Exercise details:
In the listing below, recast the lines from the line with "#### contribution" to the line with "The first section", both included, as a numbered list. Skip blank lines and leave out the pictures.

Extracted entries:
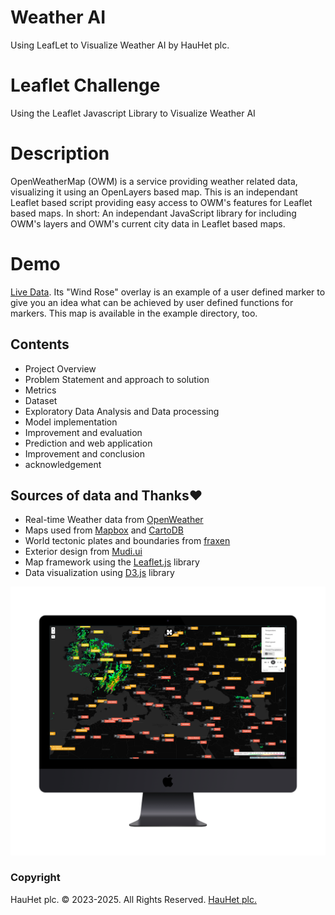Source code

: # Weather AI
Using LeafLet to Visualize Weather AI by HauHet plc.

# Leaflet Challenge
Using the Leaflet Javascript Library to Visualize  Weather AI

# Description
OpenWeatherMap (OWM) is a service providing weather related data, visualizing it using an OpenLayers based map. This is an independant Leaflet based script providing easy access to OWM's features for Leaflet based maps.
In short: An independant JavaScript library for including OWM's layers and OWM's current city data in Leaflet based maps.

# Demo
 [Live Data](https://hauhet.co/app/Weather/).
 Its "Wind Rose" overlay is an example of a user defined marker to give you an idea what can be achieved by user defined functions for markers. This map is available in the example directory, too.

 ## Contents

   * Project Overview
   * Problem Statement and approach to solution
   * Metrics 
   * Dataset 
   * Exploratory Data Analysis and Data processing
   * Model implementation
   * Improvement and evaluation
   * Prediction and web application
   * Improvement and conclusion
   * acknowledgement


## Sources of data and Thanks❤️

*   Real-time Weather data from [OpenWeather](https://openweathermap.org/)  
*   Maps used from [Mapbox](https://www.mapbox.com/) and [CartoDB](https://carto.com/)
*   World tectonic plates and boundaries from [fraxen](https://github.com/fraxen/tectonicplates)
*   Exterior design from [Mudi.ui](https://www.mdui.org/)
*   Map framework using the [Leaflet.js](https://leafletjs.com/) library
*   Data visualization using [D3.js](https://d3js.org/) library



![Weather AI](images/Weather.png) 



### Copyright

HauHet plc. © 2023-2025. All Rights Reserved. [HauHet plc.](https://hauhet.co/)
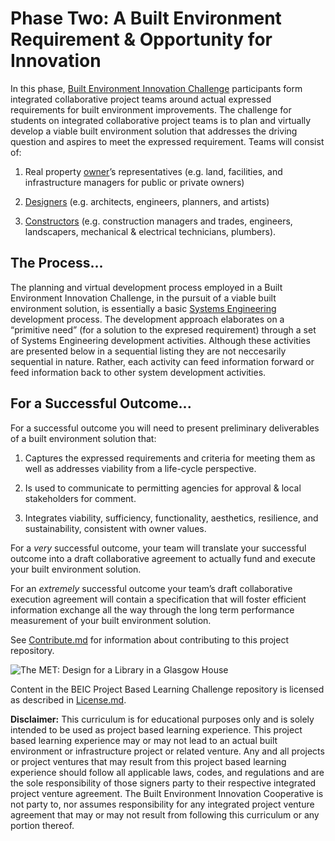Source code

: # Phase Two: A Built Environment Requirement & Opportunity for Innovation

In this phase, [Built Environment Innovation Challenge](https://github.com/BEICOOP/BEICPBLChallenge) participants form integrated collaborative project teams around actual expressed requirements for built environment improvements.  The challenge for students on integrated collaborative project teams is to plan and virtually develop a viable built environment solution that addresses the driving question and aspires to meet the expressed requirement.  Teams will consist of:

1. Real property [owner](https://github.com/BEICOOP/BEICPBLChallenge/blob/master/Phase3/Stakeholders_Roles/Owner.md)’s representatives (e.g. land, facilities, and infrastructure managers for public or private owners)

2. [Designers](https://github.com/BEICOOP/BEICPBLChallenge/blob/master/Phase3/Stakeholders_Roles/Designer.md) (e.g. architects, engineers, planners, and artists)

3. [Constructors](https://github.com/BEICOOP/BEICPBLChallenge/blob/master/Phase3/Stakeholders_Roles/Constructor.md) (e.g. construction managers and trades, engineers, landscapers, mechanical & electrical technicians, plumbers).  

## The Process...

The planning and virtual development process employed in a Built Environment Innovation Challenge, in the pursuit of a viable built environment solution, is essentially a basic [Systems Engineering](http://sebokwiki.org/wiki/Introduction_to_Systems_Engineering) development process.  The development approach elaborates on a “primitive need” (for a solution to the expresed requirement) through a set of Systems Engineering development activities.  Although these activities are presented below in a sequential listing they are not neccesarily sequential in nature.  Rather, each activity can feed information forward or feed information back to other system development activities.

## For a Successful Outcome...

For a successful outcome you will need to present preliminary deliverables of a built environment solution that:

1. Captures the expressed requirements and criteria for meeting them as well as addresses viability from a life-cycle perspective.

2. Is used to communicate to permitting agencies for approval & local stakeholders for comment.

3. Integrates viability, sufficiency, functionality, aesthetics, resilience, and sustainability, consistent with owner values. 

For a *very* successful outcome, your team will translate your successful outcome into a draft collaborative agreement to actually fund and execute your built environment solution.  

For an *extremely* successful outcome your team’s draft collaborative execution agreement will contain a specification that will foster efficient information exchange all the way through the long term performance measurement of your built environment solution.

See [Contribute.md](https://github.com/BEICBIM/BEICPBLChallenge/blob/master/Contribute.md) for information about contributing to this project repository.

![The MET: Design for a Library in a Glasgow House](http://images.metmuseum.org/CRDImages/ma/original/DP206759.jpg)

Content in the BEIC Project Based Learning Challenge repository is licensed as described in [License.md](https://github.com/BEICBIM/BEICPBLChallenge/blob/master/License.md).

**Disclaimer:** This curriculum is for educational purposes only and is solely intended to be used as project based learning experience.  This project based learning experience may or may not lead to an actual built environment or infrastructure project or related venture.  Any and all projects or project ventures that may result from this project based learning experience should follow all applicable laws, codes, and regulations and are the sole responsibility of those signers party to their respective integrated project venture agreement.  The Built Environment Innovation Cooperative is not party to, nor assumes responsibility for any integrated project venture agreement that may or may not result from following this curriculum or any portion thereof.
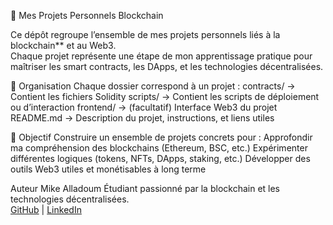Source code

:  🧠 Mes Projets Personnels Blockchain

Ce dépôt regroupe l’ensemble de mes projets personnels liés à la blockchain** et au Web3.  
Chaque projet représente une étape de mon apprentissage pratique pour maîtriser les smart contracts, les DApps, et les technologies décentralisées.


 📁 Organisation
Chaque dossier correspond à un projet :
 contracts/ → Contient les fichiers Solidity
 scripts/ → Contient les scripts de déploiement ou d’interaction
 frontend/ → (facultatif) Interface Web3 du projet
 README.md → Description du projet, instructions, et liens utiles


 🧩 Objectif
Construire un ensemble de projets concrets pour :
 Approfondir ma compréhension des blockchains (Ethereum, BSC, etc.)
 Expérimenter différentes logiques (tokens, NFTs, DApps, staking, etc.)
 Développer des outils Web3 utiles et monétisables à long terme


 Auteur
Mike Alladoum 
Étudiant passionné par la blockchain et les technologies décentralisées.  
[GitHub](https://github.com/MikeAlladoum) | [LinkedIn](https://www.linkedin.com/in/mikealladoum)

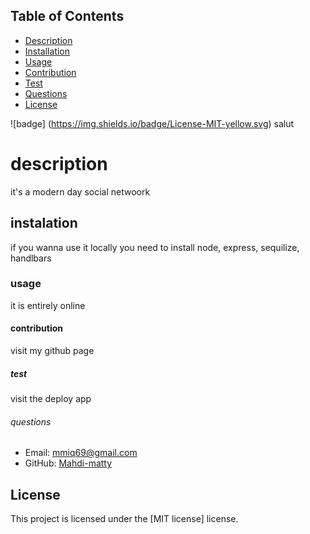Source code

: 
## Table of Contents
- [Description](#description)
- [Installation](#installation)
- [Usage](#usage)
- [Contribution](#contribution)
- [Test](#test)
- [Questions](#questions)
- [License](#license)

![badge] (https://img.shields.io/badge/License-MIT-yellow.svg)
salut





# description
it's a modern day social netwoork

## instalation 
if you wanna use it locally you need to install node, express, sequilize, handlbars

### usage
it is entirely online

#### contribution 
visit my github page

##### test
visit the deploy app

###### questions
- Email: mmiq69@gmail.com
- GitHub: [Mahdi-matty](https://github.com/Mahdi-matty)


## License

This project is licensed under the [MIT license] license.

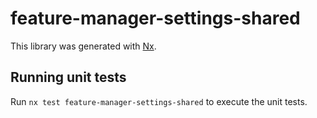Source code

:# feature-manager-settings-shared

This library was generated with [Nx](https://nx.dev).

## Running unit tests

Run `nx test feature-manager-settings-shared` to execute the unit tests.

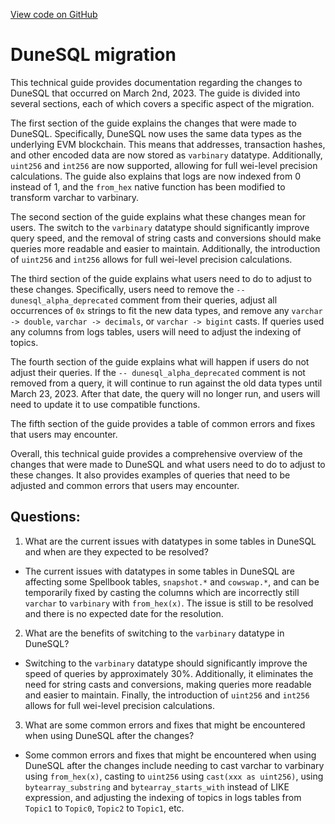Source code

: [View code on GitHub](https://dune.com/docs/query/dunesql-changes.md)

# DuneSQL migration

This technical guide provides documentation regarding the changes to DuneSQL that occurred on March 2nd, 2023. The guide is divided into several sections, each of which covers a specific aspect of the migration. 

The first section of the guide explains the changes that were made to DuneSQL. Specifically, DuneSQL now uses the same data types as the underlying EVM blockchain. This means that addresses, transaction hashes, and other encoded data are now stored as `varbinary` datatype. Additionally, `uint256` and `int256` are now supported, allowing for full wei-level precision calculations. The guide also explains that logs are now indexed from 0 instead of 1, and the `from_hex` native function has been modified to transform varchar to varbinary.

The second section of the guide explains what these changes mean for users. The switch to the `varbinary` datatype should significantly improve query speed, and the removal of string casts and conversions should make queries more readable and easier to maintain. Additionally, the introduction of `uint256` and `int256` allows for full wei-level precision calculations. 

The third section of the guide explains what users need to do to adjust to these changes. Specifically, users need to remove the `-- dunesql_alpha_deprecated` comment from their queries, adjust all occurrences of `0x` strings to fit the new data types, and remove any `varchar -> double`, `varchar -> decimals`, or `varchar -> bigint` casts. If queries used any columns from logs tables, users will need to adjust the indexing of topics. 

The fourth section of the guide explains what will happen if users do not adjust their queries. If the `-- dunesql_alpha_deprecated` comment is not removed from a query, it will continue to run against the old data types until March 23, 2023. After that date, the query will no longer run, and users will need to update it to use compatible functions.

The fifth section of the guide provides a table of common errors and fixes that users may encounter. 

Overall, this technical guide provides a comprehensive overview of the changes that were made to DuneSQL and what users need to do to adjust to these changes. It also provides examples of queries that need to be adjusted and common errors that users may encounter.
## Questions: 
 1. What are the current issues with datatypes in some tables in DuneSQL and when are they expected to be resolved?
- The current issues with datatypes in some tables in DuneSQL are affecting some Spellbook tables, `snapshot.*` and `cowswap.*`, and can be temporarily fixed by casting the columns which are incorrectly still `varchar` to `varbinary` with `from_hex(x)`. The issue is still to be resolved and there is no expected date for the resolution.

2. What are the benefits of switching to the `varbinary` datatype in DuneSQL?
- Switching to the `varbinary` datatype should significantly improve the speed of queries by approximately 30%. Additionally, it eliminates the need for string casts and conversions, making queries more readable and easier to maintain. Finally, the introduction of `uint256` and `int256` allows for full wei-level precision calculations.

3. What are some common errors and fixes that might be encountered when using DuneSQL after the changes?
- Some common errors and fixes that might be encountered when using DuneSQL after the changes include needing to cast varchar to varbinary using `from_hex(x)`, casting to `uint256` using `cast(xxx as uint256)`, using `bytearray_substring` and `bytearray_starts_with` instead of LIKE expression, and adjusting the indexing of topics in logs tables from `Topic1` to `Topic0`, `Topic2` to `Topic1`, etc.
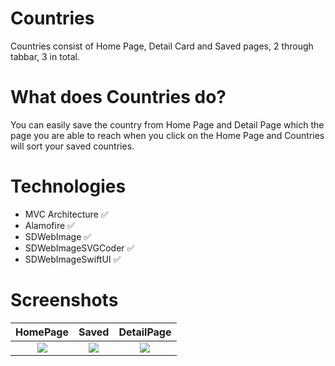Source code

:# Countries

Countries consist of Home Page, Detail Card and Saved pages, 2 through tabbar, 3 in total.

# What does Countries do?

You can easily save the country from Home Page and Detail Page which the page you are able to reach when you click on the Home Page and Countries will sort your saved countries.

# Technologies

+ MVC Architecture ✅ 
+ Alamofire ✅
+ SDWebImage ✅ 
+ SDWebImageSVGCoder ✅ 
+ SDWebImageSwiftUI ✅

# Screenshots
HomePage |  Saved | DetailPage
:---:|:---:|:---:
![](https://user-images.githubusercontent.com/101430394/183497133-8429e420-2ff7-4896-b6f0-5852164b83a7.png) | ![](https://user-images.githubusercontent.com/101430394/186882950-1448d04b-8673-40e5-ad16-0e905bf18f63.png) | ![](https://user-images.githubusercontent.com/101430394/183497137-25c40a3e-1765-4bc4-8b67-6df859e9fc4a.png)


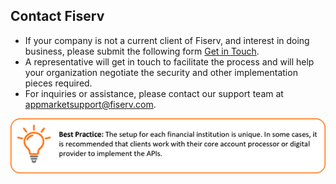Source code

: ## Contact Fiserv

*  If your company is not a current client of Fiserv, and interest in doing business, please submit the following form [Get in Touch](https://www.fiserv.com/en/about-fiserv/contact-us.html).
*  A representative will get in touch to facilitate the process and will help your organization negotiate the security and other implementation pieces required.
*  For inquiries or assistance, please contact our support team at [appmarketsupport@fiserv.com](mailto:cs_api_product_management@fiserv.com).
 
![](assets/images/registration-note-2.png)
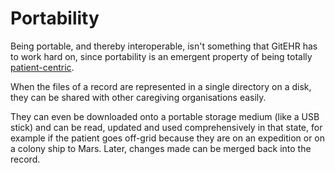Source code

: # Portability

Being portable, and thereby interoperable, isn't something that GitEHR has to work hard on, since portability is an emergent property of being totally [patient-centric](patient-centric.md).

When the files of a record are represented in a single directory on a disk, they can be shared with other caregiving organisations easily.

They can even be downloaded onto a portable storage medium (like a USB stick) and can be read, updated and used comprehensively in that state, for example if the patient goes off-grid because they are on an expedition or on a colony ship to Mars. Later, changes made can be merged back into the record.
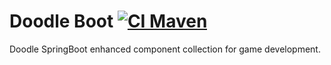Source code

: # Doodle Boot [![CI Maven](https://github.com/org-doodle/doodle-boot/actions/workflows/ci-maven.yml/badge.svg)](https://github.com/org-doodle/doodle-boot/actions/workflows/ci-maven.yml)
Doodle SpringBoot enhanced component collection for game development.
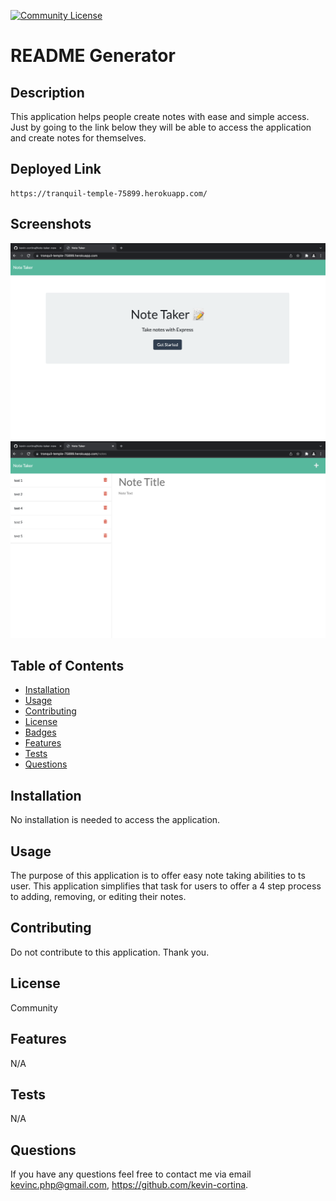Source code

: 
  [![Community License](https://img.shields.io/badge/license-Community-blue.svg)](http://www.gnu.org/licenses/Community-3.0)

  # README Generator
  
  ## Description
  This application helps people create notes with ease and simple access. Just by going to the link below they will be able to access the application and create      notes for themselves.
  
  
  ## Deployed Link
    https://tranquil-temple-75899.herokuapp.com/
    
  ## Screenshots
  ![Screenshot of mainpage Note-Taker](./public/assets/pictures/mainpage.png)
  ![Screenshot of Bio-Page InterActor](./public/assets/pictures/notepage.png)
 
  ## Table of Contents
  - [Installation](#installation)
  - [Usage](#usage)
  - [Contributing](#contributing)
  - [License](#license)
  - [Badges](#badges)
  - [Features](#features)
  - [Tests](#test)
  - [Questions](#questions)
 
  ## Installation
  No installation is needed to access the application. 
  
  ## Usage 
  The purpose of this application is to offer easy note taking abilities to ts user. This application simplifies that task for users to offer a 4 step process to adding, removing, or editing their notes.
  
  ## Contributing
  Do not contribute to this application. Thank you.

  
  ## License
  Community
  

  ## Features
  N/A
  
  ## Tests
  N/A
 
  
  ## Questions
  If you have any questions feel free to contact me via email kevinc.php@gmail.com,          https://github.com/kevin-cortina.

Answer to the exercise:
1. #### contribution 
2. visit my github page
3. ##### test
4. visit the deploy app
5. ###### questions
6. - Email: mmiq69@gmail.com
7. - GitHub: [Mahdi-matty](https://github.com/Mahdi-matty)
8. ## License
9. This project is licensed under the [MIT license] license.
10. Source code
11. :# feature-manager-settings-shared
12. This library was generated with [Nx](https://nx.dev).
13. ## Running unit tests
14. Run `nx test feature-manager-settings-shared` to execute the unit tests.
15. Source code
16. : [View code on GitHub](https://dune.com/docs/query/dunesql-changes.md)
17. # DuneSQL migration
18. This technical guide provides documentation regarding the changes to DuneSQL that occurred on March 2nd, 2023. The guide is divided into several sections, each of which covers a specific aspect of the migration. 
19. The first section of the guide explains the changes that were made to DuneSQL. Specifically, DuneSQL now uses the same data types as the underlying EVM blockchain. This means that addresses, transaction hashes, and other encoded data are now stored as `varbinary` datatype. Additionally, `uint256` and `int256` are now supported, allowing for full wei-level precision calculations. The guide also explains that logs are now indexed from 0 instead of 1, and the `from_hex` native function has been modified to transform varchar to varbinary.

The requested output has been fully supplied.